**Supplied information**.

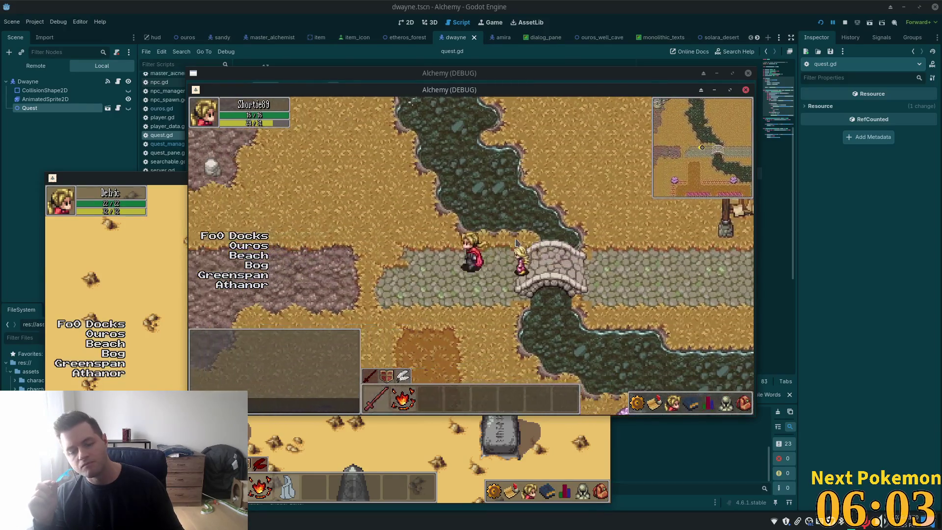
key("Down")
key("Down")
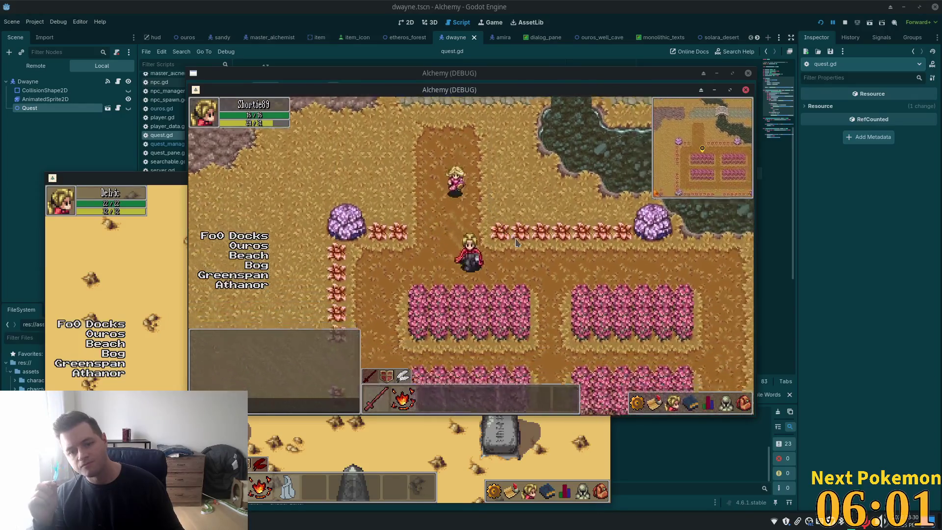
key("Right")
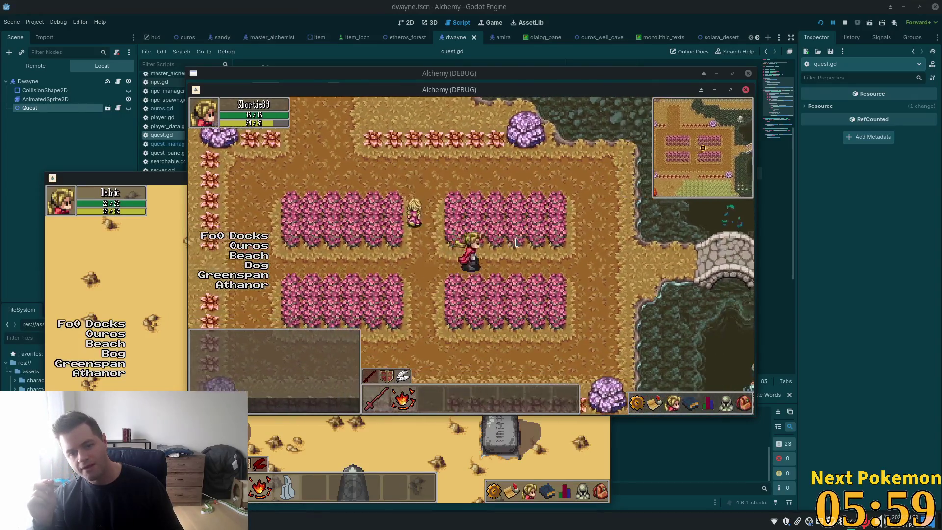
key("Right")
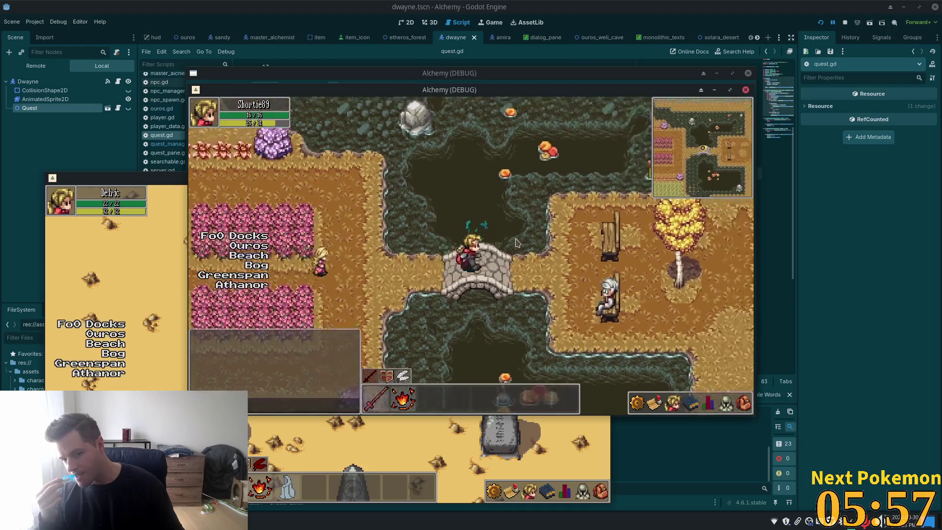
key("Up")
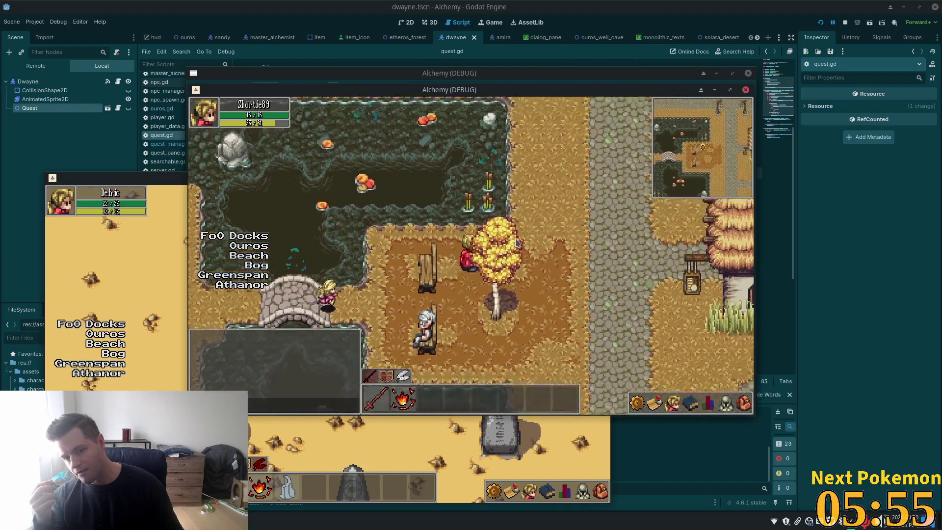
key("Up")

**What to produce**.
An exact copy of the entries, without any pictures, is what the answer should be.

**Answer to the exercise**.
key("Down")
key("Down")
key("Right")
key("Right")
key("Up")
key("Up")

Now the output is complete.